--- WHAT YOU ARE ASKED TO DO ---
Any picture in the data below should be skipped, while every line is repeated exactly.

--- DATA SEGMENT ---
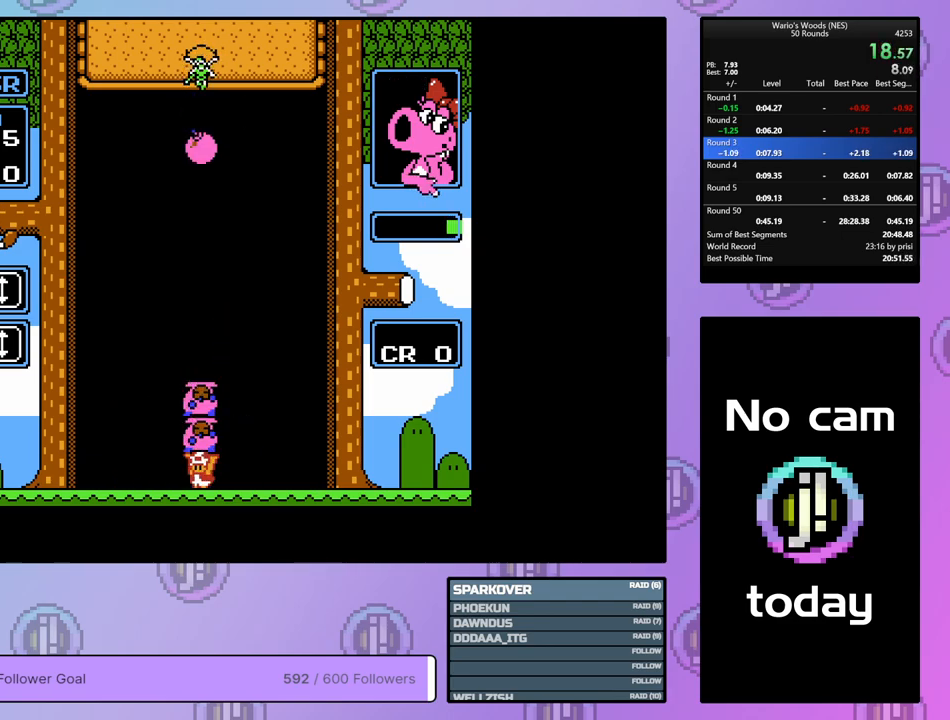
{"buttons": [], "events": [[483, "DPAD_DOWN", "up"]]}
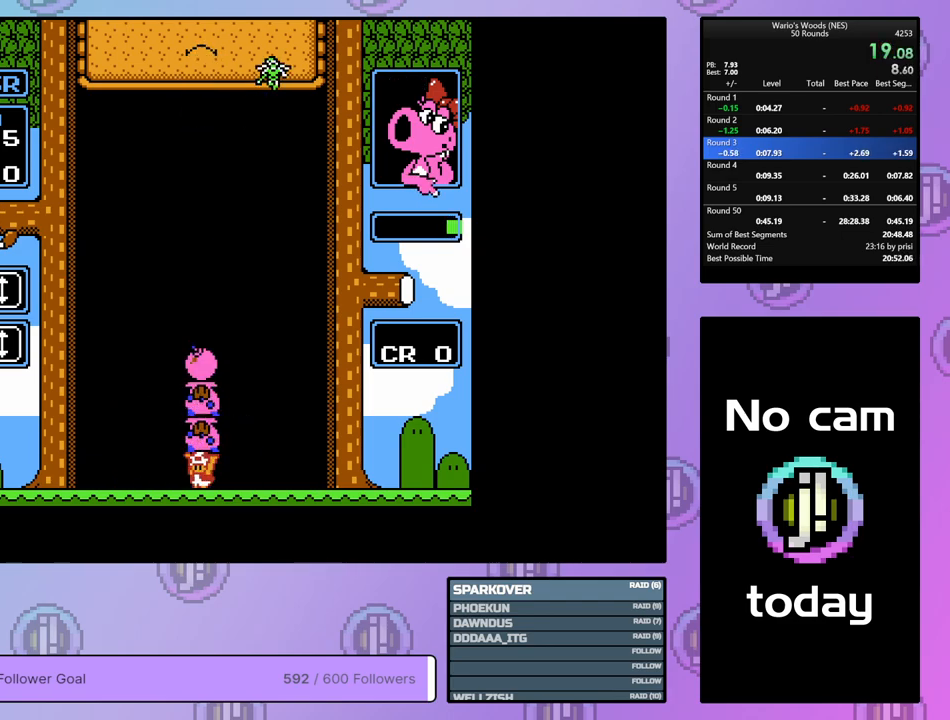
{"buttons": ["DPAD_RIGHT"], "events": [[50, "DPAD_RIGHT", "down"]]}
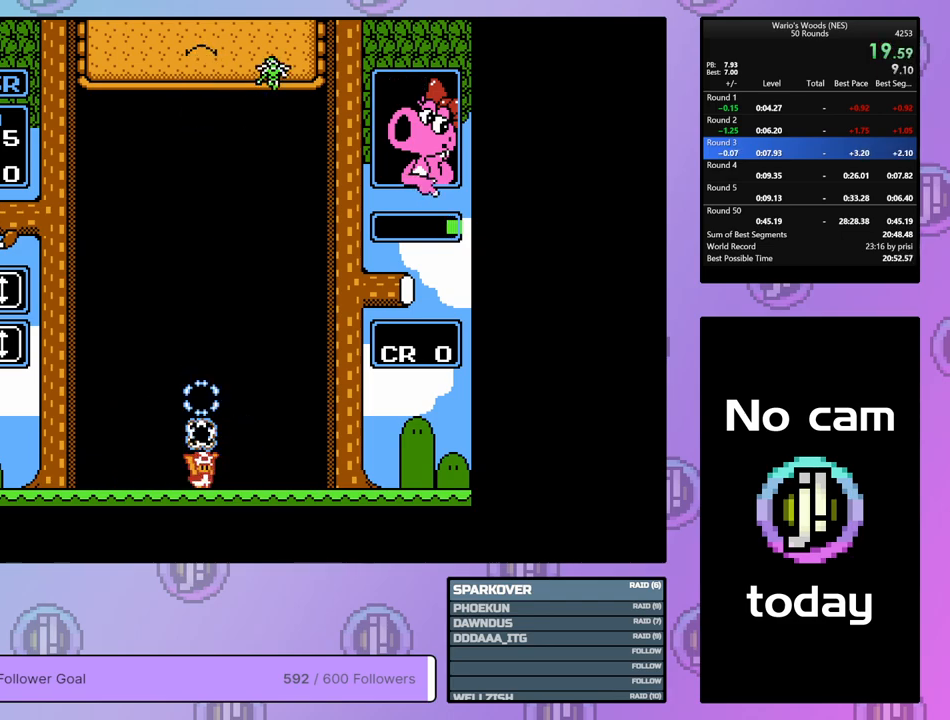
{"buttons": ["DPAD_RIGHT"], "events": []}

--- EXERCISE ANSWER ---
{"buttons": [], "events": [[483, "DPAD_DOWN", "up"]]}
{"buttons": ["DPAD_RIGHT"], "events": [[50, "DPAD_RIGHT", "down"]]}
{"buttons": ["DPAD_RIGHT"], "events": []}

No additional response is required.